WORK TO COMPLETE: The text of every record, exactly as given and with no pictures, should be your output.

- Opening Delimiter -

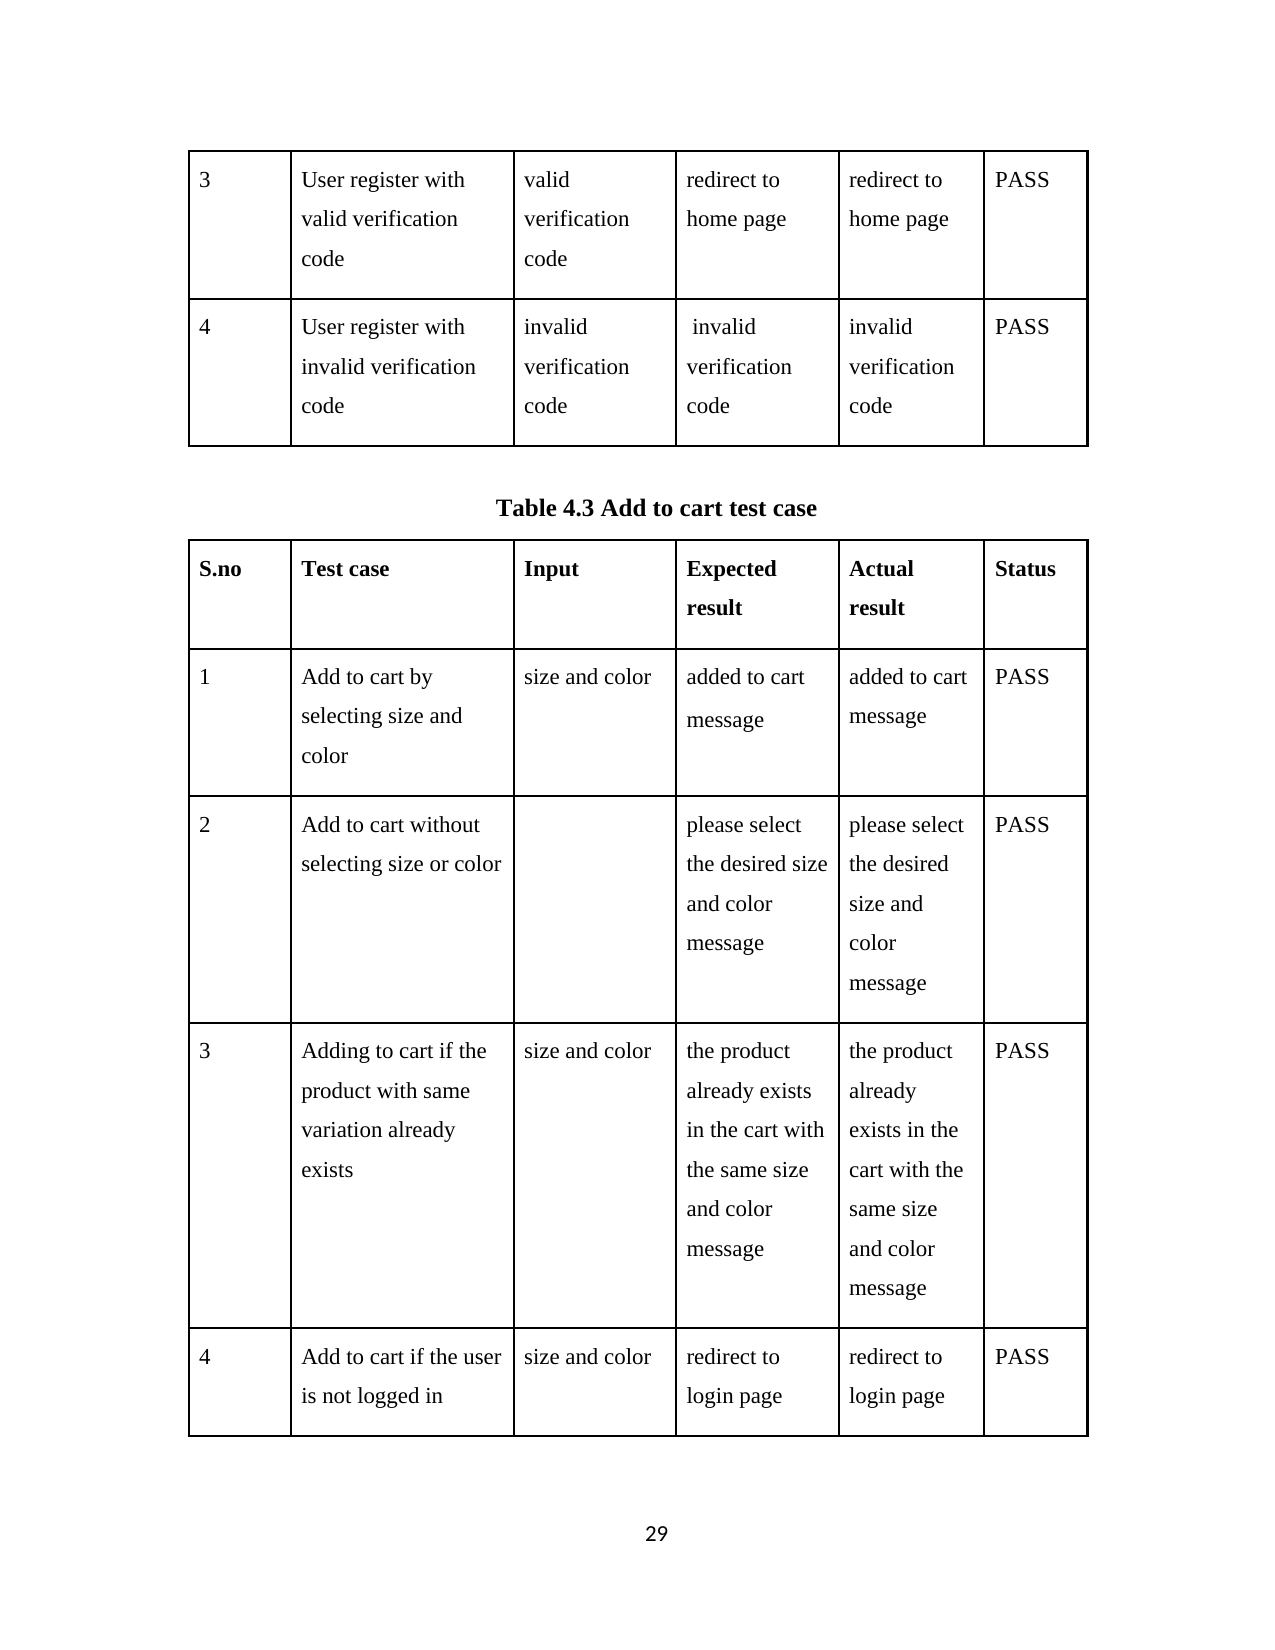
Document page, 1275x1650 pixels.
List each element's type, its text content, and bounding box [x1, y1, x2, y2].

table_header Input [515, 541, 675, 647]
table_cell redirect to login page [677, 1329, 838, 1435]
table_cell Add to cart without selecting size or color [292, 797, 513, 1022]
table_cell invalid verification code [677, 300, 838, 445]
table_cell valid verification code [515, 152, 675, 298]
table_cell size and color [515, 1024, 675, 1327]
table_header Test case [292, 541, 513, 647]
table_cell size and color [515, 1329, 675, 1435]
table_cell invalid verification code [515, 300, 675, 445]
table_cell PASS [985, 1329, 1086, 1435]
table_cell User register with valid verification code [292, 152, 513, 298]
table_cell PASS [985, 300, 1086, 445]
table_header S.no [190, 541, 290, 647]
table_cell PASS [985, 797, 1086, 1022]
table_cell redirect to home page [840, 152, 983, 298]
table_cell 3 [190, 1024, 290, 1327]
table_cell redirect to login page [840, 1329, 983, 1435]
table_header Status [985, 541, 1086, 647]
text Table 4.3 Add to cart test case [187, 493, 1125, 522]
table_cell Add to cart by selecting size and color [292, 650, 513, 795]
table_cell PASS [985, 650, 1086, 795]
table_cell 2 [190, 797, 290, 1022]
table_cell Adding to cart if the product with same variation already exists [292, 1024, 513, 1327]
table_cell [515, 797, 675, 1022]
table_cell added to cart message [840, 650, 983, 795]
table_cell Add to cart if the user is not logged in [292, 1329, 513, 1435]
table_cell User register with invalid verification code [292, 300, 513, 445]
table_cell 1 [190, 650, 290, 795]
table_cell the product already exists in the cart with the same size and color message [840, 1024, 983, 1327]
table_cell PASS [985, 1024, 1086, 1327]
table_cell size and color [515, 650, 675, 795]
table_header Expected result [677, 541, 838, 647]
table_cell please select the desired size and color message [677, 797, 838, 1022]
table_cell added to cart message [677, 650, 838, 795]
table_cell invalid verification code [840, 300, 983, 445]
table_cell the product already exists in the cart with the same size and color message [677, 1024, 838, 1327]
table_header Actual result [840, 541, 983, 647]
table_cell PASS [985, 152, 1086, 298]
table_cell 4 [190, 1329, 290, 1435]
table_cell redirect to home page [677, 152, 838, 298]
table_cell 3 [190, 152, 290, 298]
table_cell 4 [190, 300, 290, 445]
table_cell please select the desired size and color message [840, 797, 983, 1022]
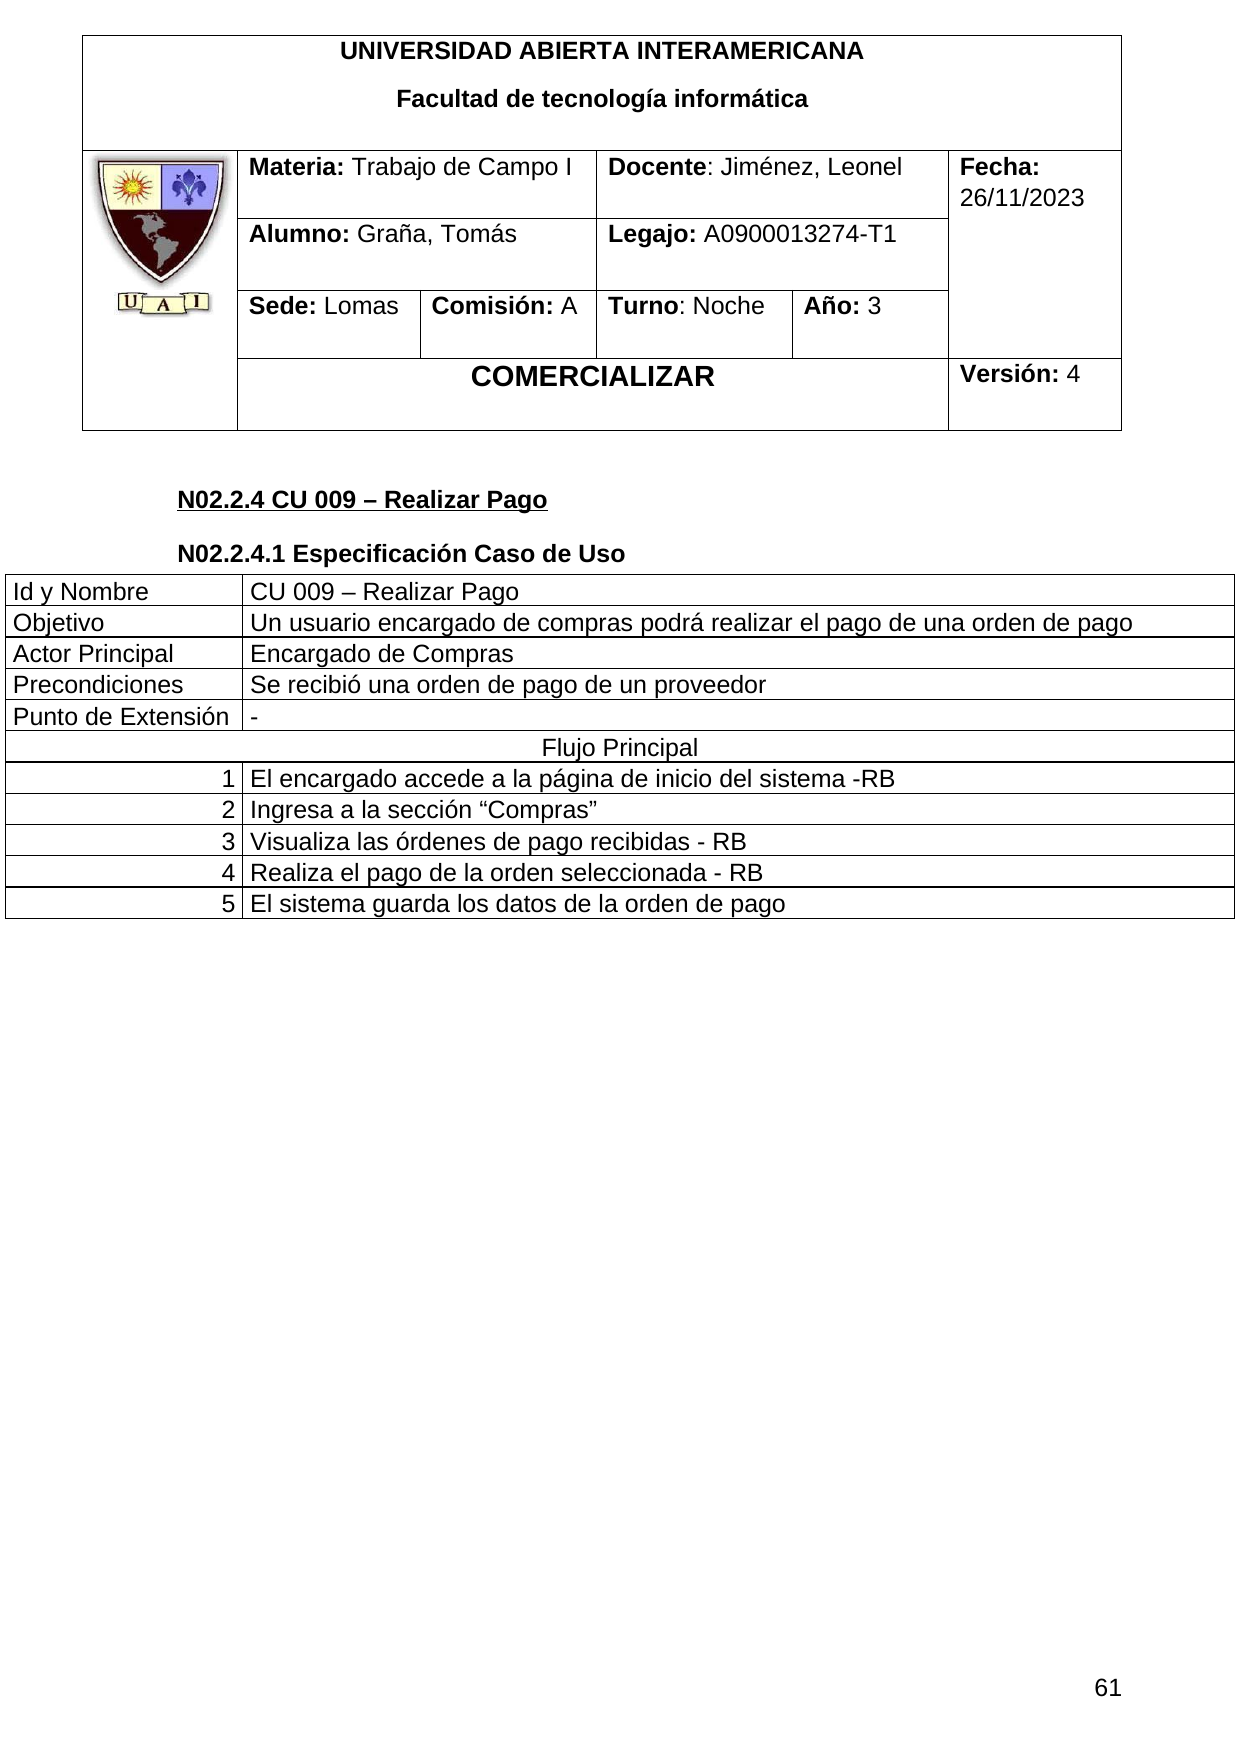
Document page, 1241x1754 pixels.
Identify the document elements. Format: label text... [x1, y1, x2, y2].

- Closing Delimiter -

TASK RESULT:
Document page, 1275x1650 pixels.
List each element's type, its text content, and bounding box [x1, y1, x2, y2].

table_header Input [515, 541, 675, 647]
table_cell redirect to login page [677, 1329, 838, 1435]
table_cell Add to cart without selecting size or color [292, 797, 513, 1022]
table_cell invalid verification code [677, 300, 838, 445]
table_cell valid verification code [515, 152, 675, 298]
table_cell size and color [515, 1024, 675, 1327]
table_header Test case [292, 541, 513, 647]
table_cell size and color [515, 1329, 675, 1435]
table_cell invalid verification code [515, 300, 675, 445]
table_cell PASS [985, 1329, 1086, 1435]
table_cell User register with valid verification code [292, 152, 513, 298]
table_cell PASS [985, 300, 1086, 445]
table_header S.no [190, 541, 290, 647]
table_cell PASS [985, 797, 1086, 1022]
table_cell redirect to home page [840, 152, 983, 298]
table_cell 3 [190, 1024, 290, 1327]
table_cell redirect to login page [840, 1329, 983, 1435]
table_header Status [985, 541, 1086, 647]
text Table 4.3 Add to cart test case [187, 493, 1125, 522]
table_cell Add to cart by selecting size and color [292, 650, 513, 795]
table_cell PASS [985, 650, 1086, 795]
table_cell 2 [190, 797, 290, 1022]
table_cell Adding to cart if the product with same variation already exists [292, 1024, 513, 1327]
table_cell [515, 797, 675, 1022]
table_cell added to cart message [840, 650, 983, 795]
table_cell Add to cart if the user is not logged in [292, 1329, 513, 1435]
table_cell User register with invalid verification code [292, 300, 513, 445]
table_cell 1 [190, 650, 290, 795]
table_cell the product already exists in the cart with the same size and color message [840, 1024, 983, 1327]
table_cell PASS [985, 1024, 1086, 1327]
table_cell size and color [515, 650, 675, 795]
table_header Expected result [677, 541, 838, 647]
table_cell please select the desired size and color message [677, 797, 838, 1022]
table_cell added to cart message [677, 650, 838, 795]
table_cell invalid verification code [840, 300, 983, 445]
table_cell the product already exists in the cart with the same size and color message [677, 1024, 838, 1327]
table_header Actual result [840, 541, 983, 647]
table_cell PASS [985, 152, 1086, 298]
table_cell 4 [190, 1329, 290, 1435]
table_cell redirect to home page [677, 152, 838, 298]
table_cell 3 [190, 152, 290, 298]
table_cell 4 [190, 300, 290, 445]
table_cell please select the desired size and color message [840, 797, 983, 1022]
Document page, 1241x1754 pixels.
Identify the document elements. Format: label text... [x1, y1, x2, y2].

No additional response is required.